Однако первичное нормирование не может иметь характера выбора между правильным и неправильным (ненормативным), ни подчинения персональному авторитету. Норма и авторитет здесь – лишь сам язык в его системном качестве, в его «языковости». Объективная норма, структура языка, впервые ставит ребенка, скажем, трехлетнего, в равное положение со взрослыми, которые также подчиняются этой норме. Это далекий прообраз политического сообщества в аристотелевском смысле, общения свободных и равных. И в то же время это открытие и осознание поля социальных конфликтов. Потому что языковой закон, провозглашающий «равенство всех животных», делает возможным чтение тех примечаний к закону, из которых выясняется, что «некоторые животные равнее других».

= ПРЕДСТАВЛЕННЫЕ ДАННЫЕ =
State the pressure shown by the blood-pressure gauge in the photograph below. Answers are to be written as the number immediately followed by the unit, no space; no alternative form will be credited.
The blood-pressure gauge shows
...
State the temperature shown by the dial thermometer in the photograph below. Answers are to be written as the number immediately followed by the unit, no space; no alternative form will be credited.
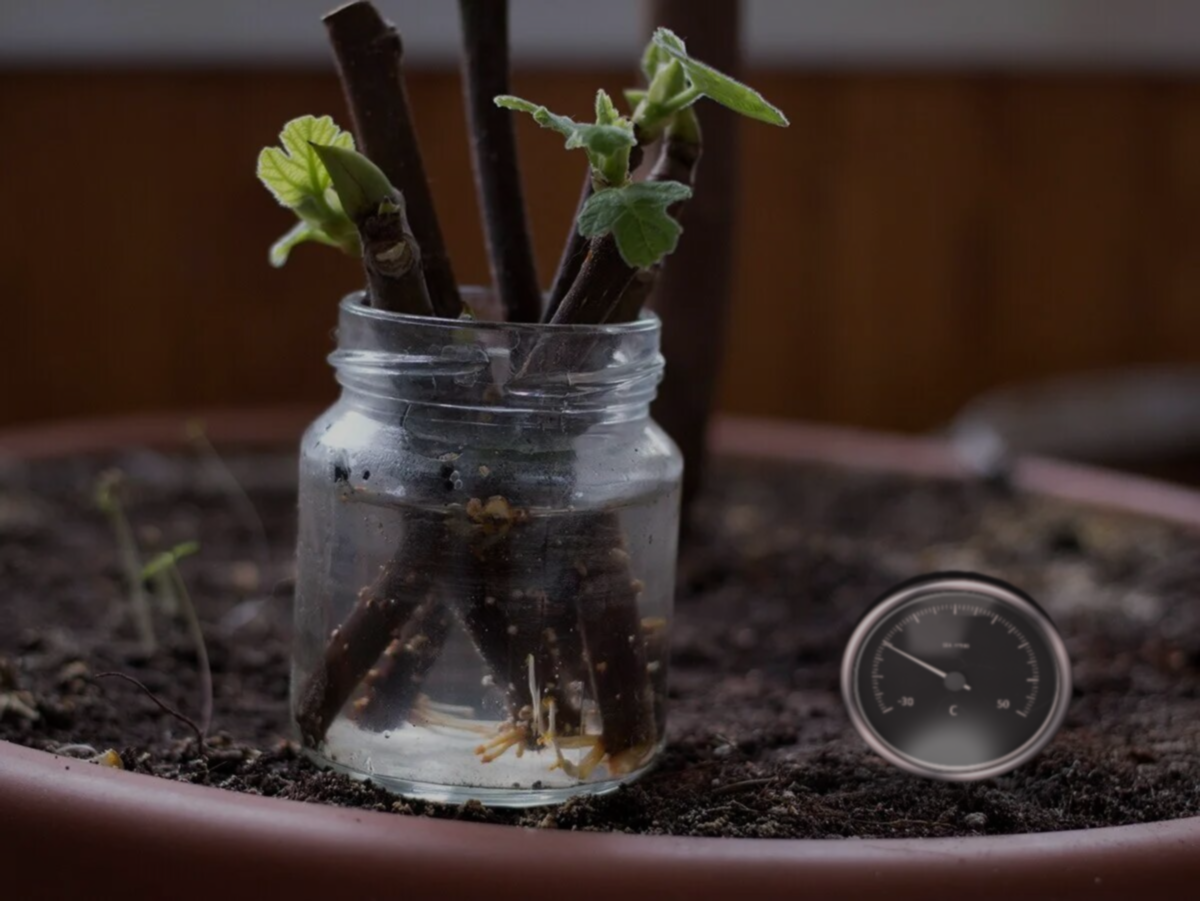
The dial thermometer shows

= ОБ УПРАЖНЕНИИ =
Переведите на английский язык следующее предложение из фрагмента о первичном нормировании: «Это далекий прообраз политического сообщества в аристотелевском смысле, общения свободных и равных».

= ОТВЕТ К ЗАДАНИЮ =
This is a distant prototype of a political community in the Aristotelian sense, an association of the free and equal.